Le football, plus qu’un sport (2ème Partie)
Passion inexplicable, le football ne se vit que dans la démesure, à Niary Tally. De la liesse populaire du sport à la situation sociale collective, le football rythme les états d'âme de toute une population. Reportage au sein du nouveau vainqueur de la Coupe de la Ligue.
Dans une localité où le foot est légion, et à Niary Tally une religion, cette discipline va forcément réussir à prendre place dans la vie de la population. À Niary Tally-Grand Dakar-Biscuiterie (NGB), le club se confond désormais à ces trois quartiers populeux de la capitale et Niary Tally comme porte-drapeau et identité de l'équipe.
Trois jours après sa victoire en finale de la Coupe de la Ligue (le premier sacre majeur du club dans l'élite du foot sénégalais), Niary Tally vibre toujours. Sous l'éclairage des rayons lumineux du levant jaune, les couleurs ''Bleu et rouge'' du club brillent de mille feux sur les murs, les poteaux électriques et les arbres qui ont fini de donner un charme pittoresque à la localité. Les habitants, eux aussi, s'associent à la fête. Tous arborent les maillots. Les paniers de marché, sacs, pochettes et autres gadgets peignent parfaitement l’atmosphère. Le bleu du ciel se perd dans le bleu et rouge de NGB.
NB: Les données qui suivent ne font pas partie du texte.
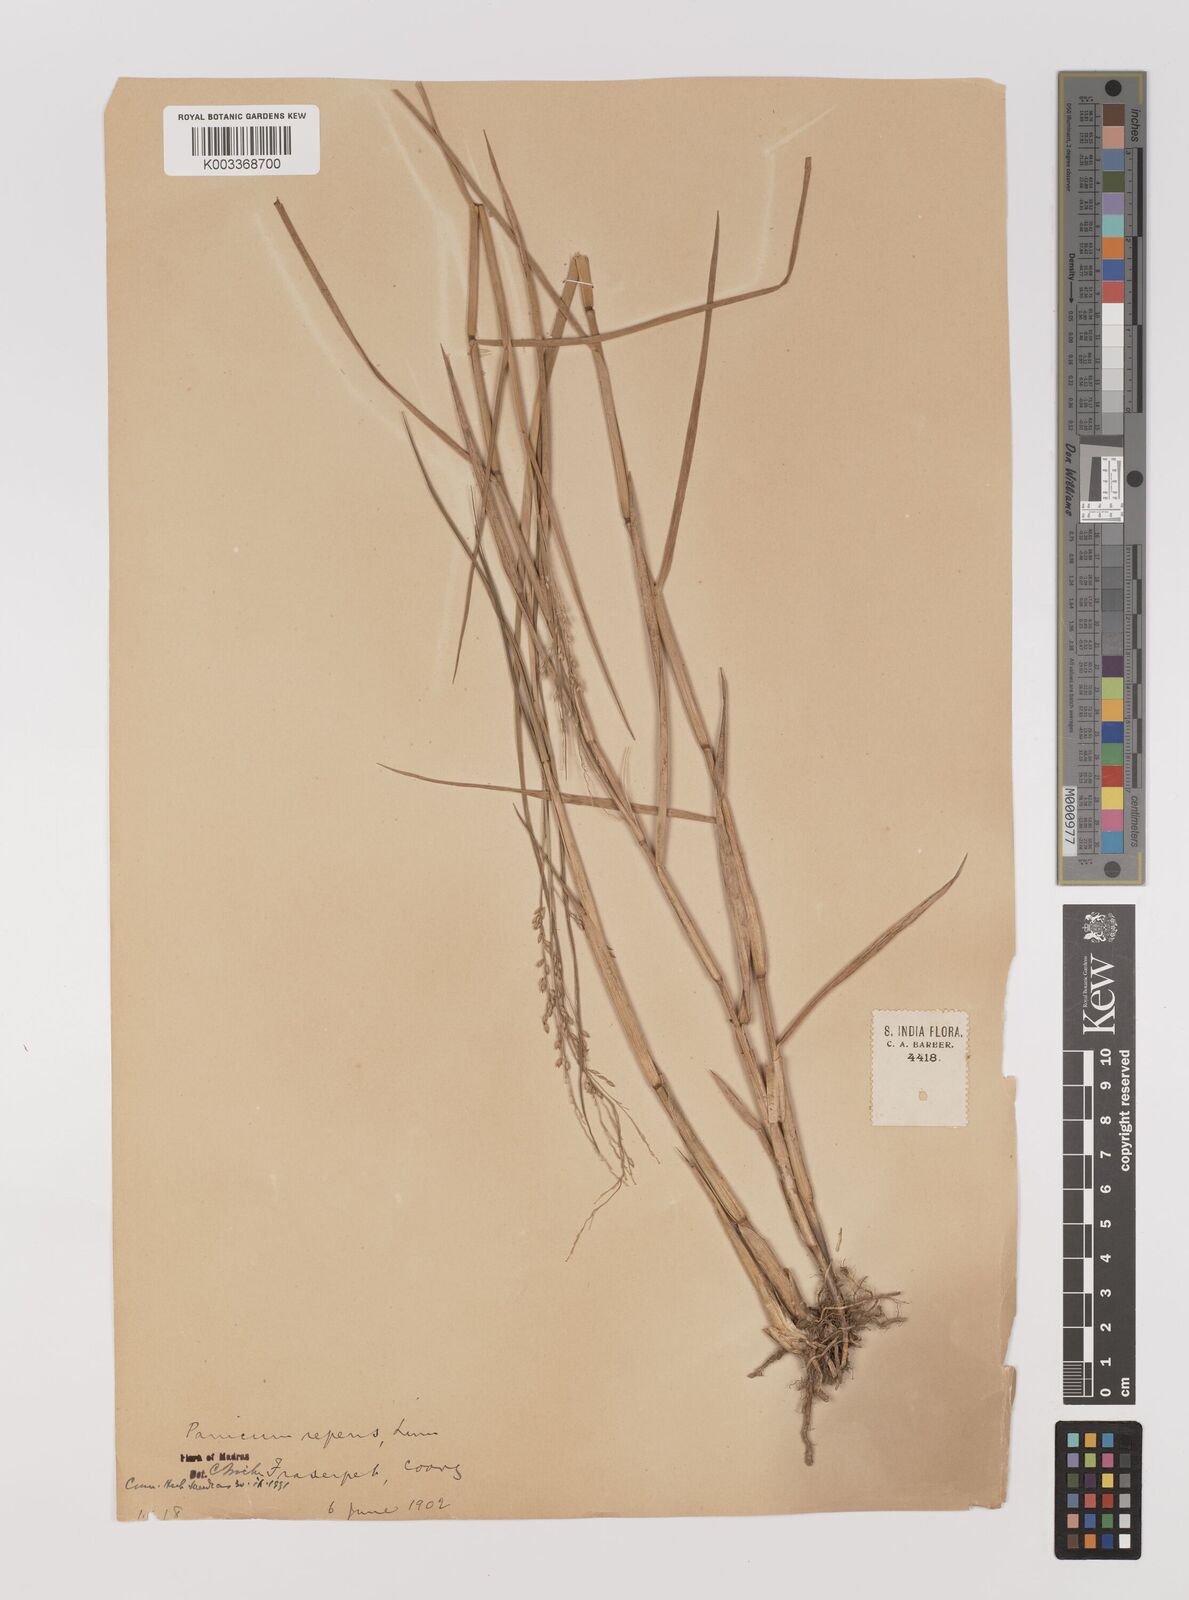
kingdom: Plantae
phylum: Tracheophyta
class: Liliopsida
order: Poales
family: Poaceae
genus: Panicum
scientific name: Panicum repens
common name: Torpedo grass
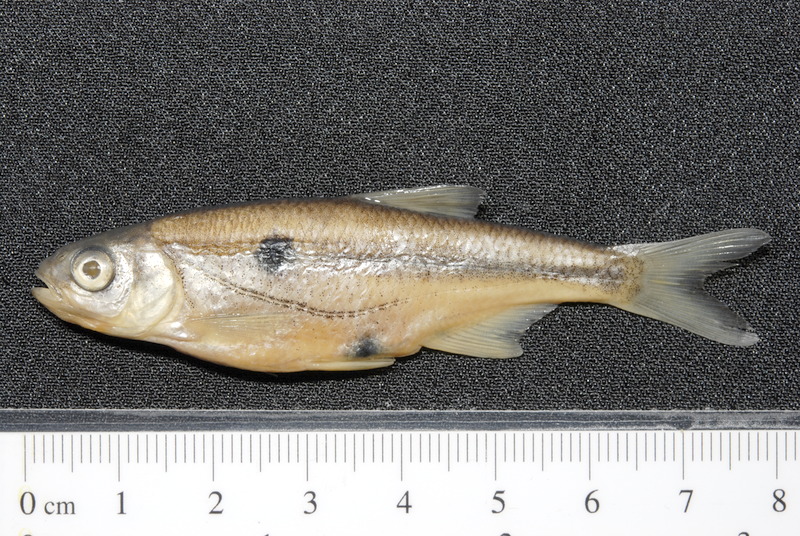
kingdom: Animalia
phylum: Chordata
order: Cypriniformes
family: Cyprinidae
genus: Alburnoides
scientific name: Alburnoides bipunctatus
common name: Spirlin
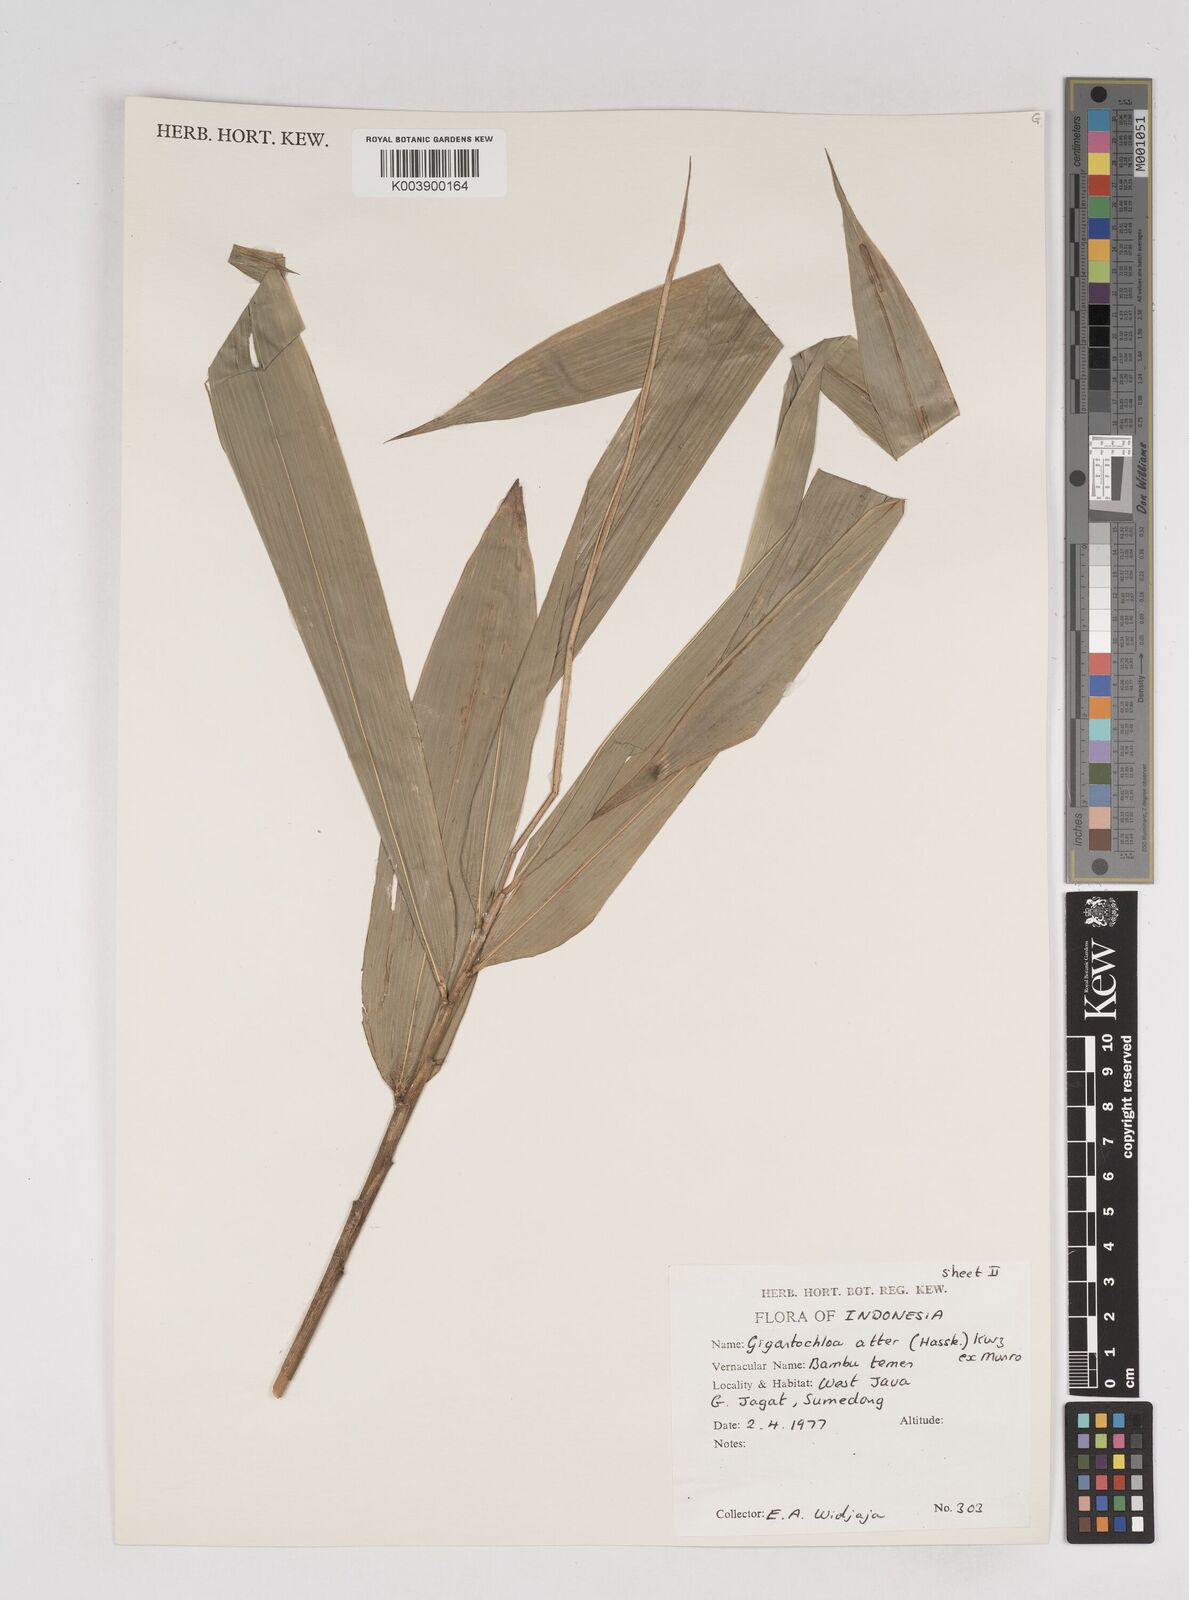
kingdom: Plantae
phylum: Tracheophyta
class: Liliopsida
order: Poales
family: Poaceae
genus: Gigantochloa
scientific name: Gigantochloa atter
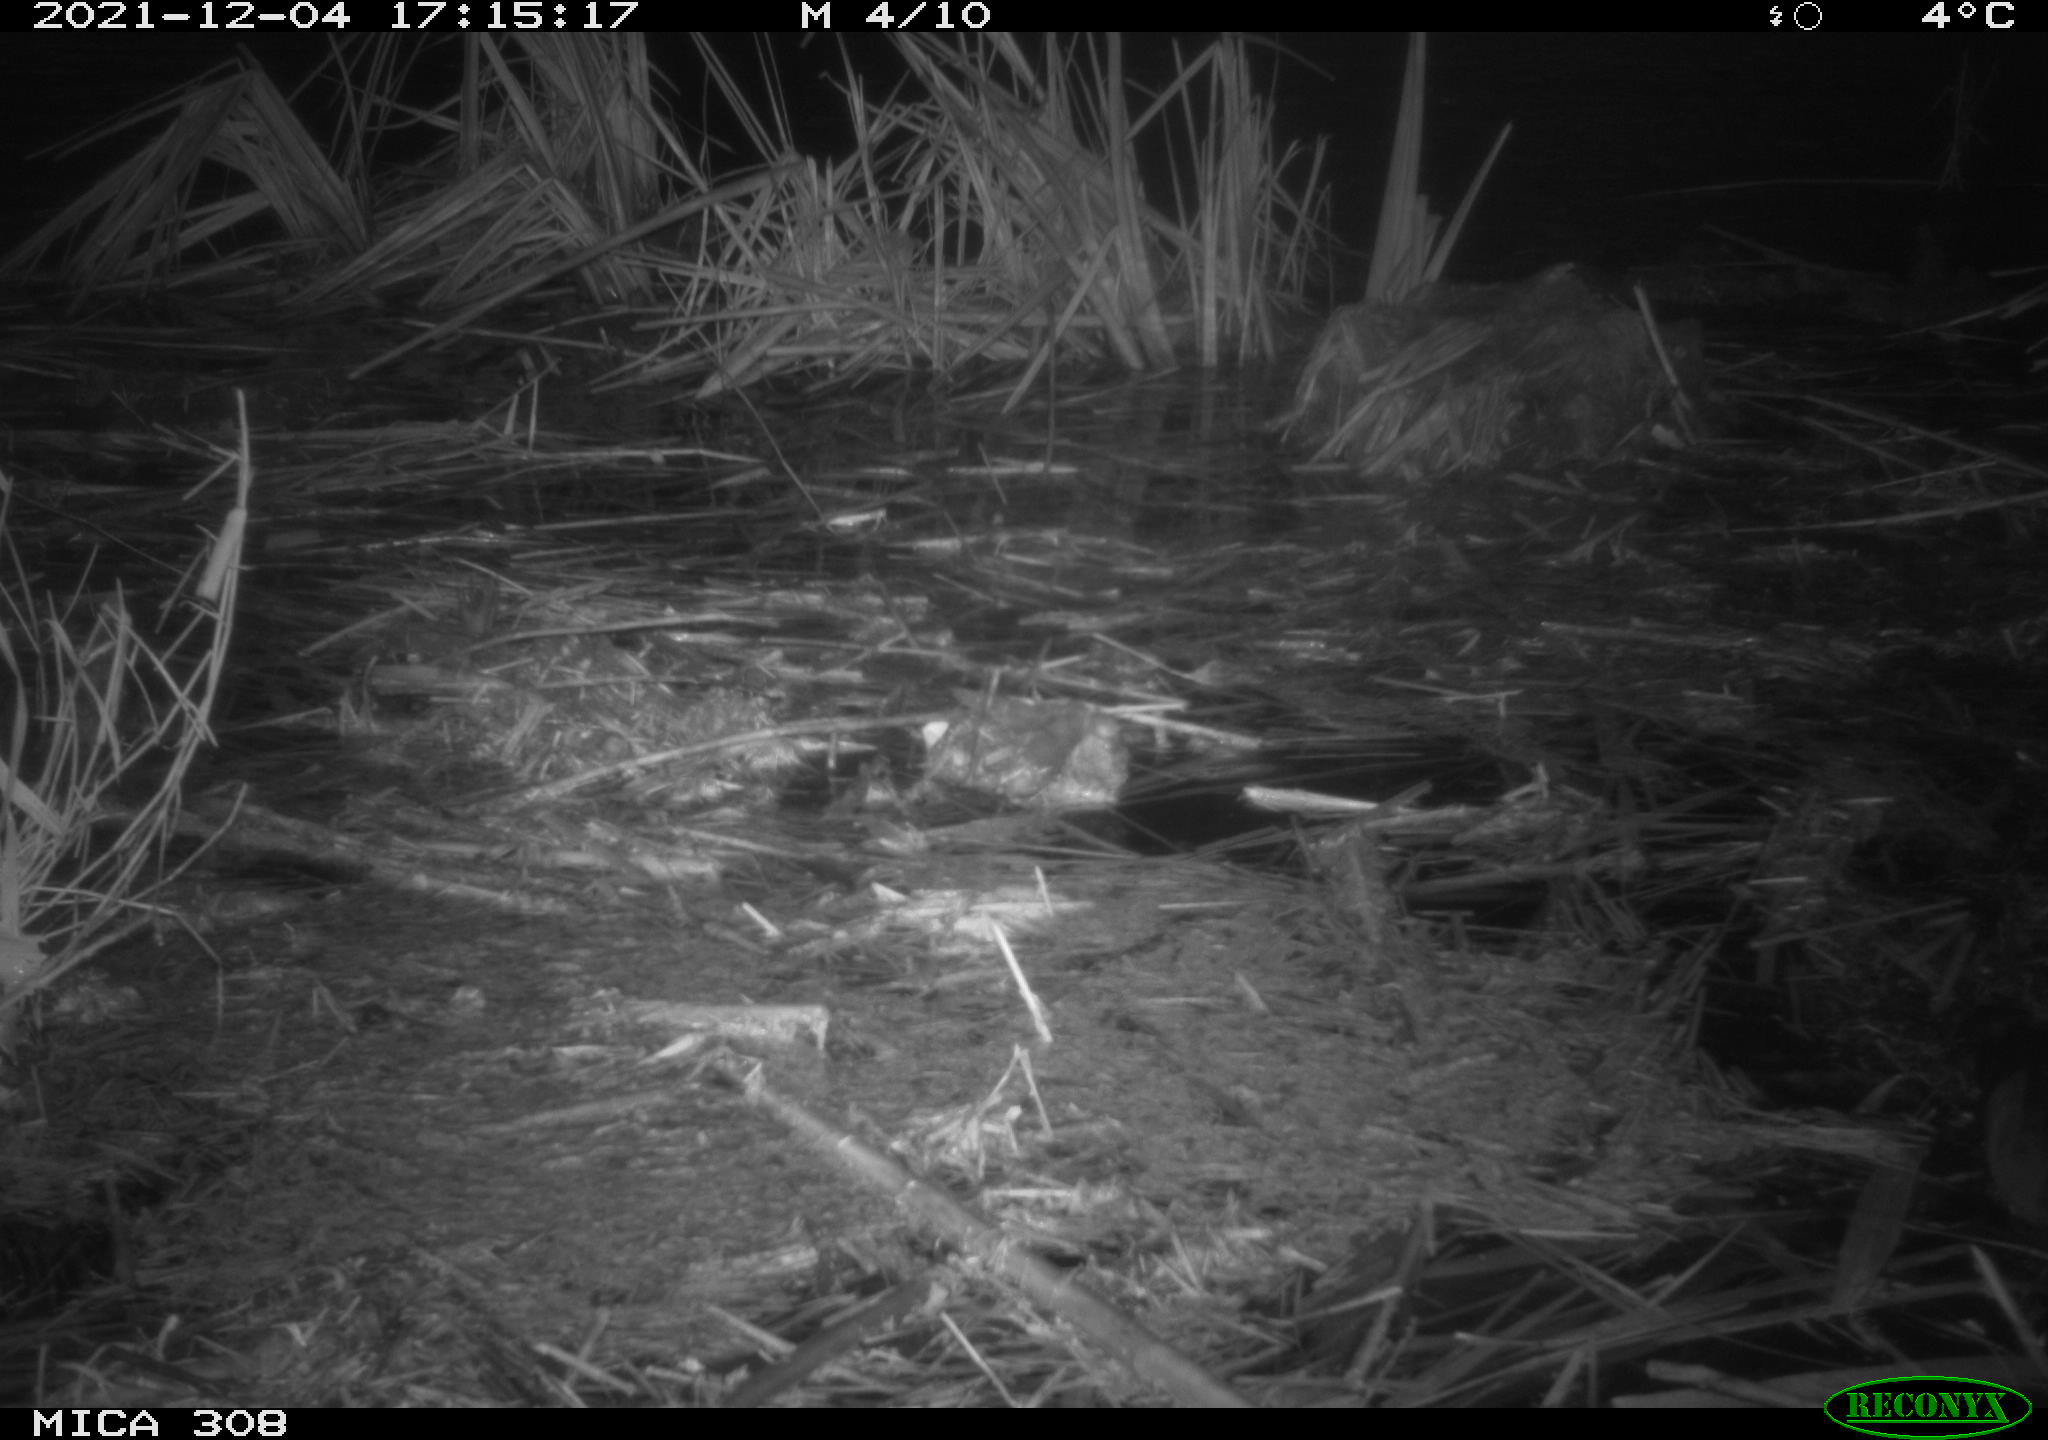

''Notre amour dépasse le foot''
Dans la boutique du club, les maillots côtoient sacs, paniers de marché, sacoches, housses, porte-clés, autocollants, cendriers… La folie déclinée sans fin en produits dérivés. Une passion vécue à l'identique. Fièvre qui se retrouve chez les fans. Assis en groupe, certains jeunes refont la finale de samedi passé. ''Je suis fier d’appartenir à Niary Tally'', exhibe Moustapha Fall dit ''Tapha Ndar''. Dans les rues, les femmes au foyer, les vendeurs, les chauffeurs de taxi arborent fièrement le maillot de leur club fétiche. ''On a honte de sortir de sa maison sans le maillot Niary Tally'', estime le président de la Commission sportive, Alioune Ndiaye. Ici on mange, boit, grandit, dort, vit, pense Niary Tally. La passion se lit sur tous les visages, jeunes ou vieux, dans toutes les couches sociales, riches ou pauvres, travailleurs ou chômeurs. ''On ne croit qu’au football et à Niary Tally'', soutient Boubacar Bâ. ''Il m'est arrivé plusieurs fois de dépenser pour l'ASC que de donner la dépense pour mon foyer'', révèle Dame Diop. Comme ce père de famille, Adja Fatou Sarr, ancienne cuisinière de l’équipe, ne lésine pas sur les moyens pour son club. ''Niary Tally est tout pour moi. Il m’arrive de mettre la dépense journalière de ma famille à la disposition de l’équipe. On n’a que Niary Tally'', souligne la Dame. ''Nos besoins ne comptent plus devant ceux de l'équipe'', ajoute le chargé de la commission organisation, Amadou Kanté alias ''Tons''. Chômeur endurci aux couleurs de l’équipe, café touba en main, Ciré, 28 ans, informe : ''Quand l’équipe joue, j’oublie les difficultés existentielles de la vie et mon statut de chômeur''.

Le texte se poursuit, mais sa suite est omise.